_EXERCISE DIRECTIONS_. Each line below is to be copied exactly; images do not go into the copy.

_STORED DATA_.
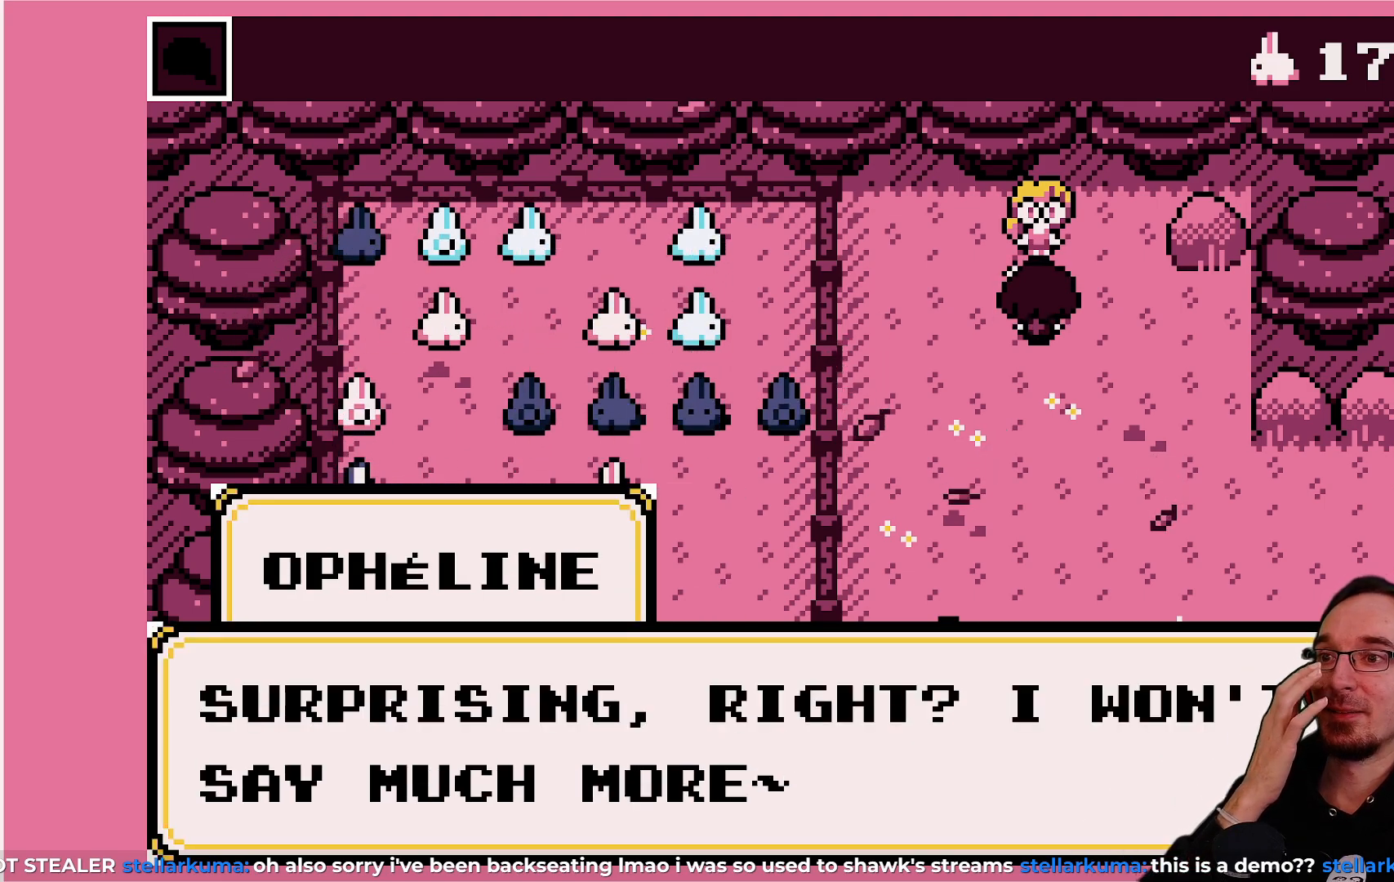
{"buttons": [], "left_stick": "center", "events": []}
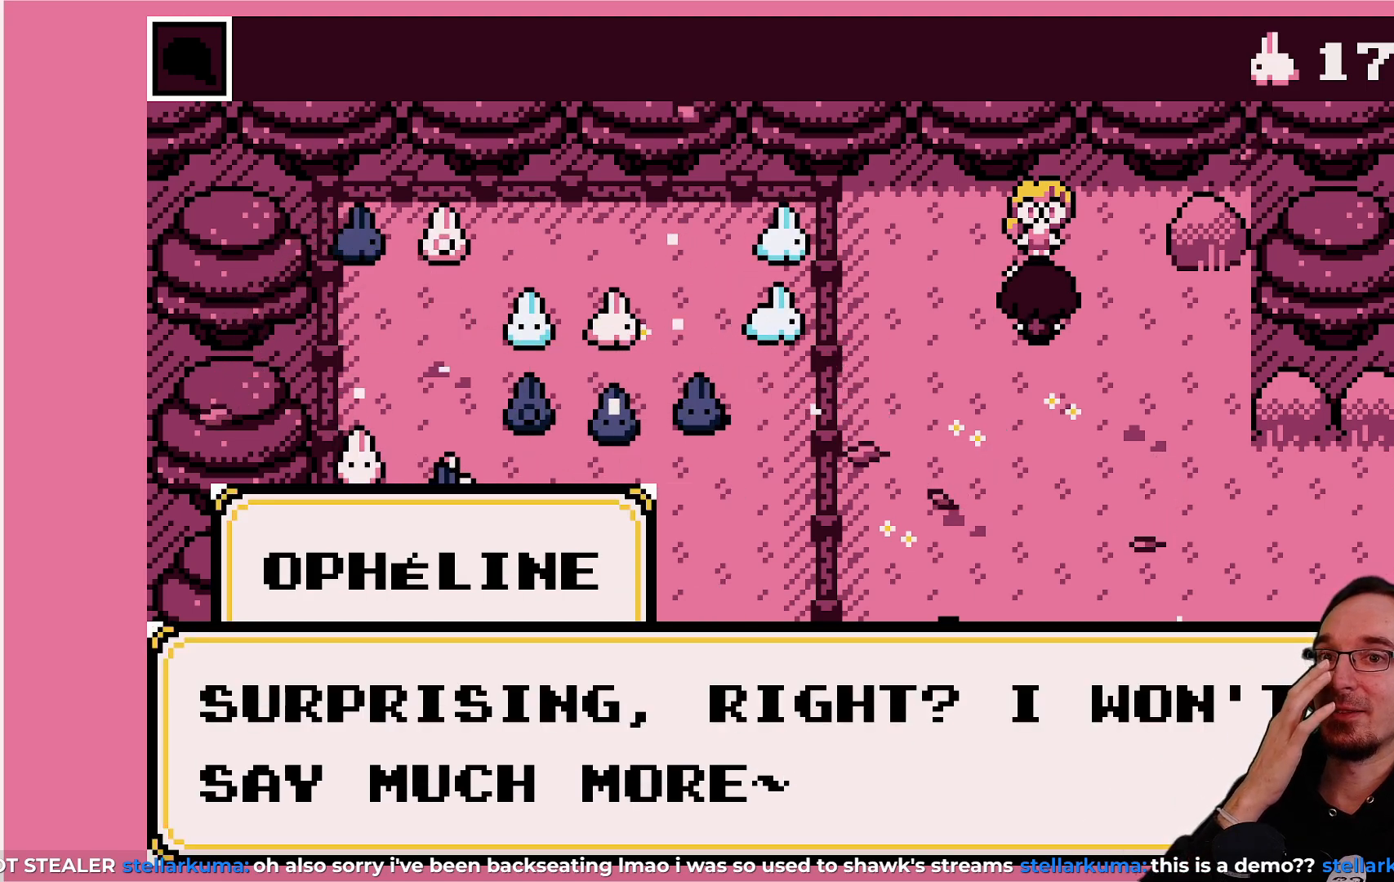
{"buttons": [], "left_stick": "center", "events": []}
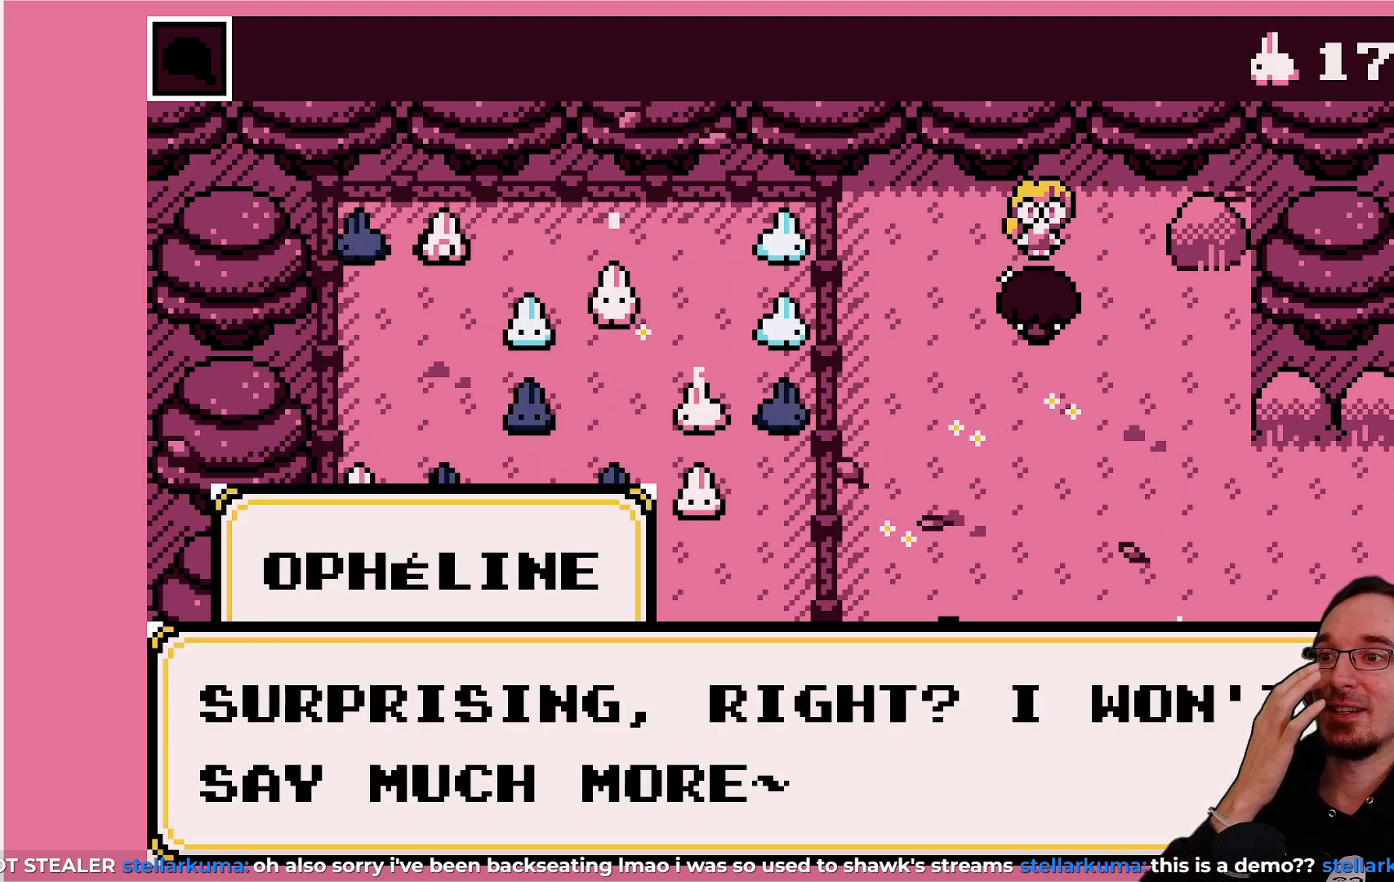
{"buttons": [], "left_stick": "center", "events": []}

_PROBLEM SOLUTION_.
{"buttons": [], "left_stick": "center", "events": []}
{"buttons": [], "left_stick": "center", "events": []}
{"buttons": [], "left_stick": "center", "events": []}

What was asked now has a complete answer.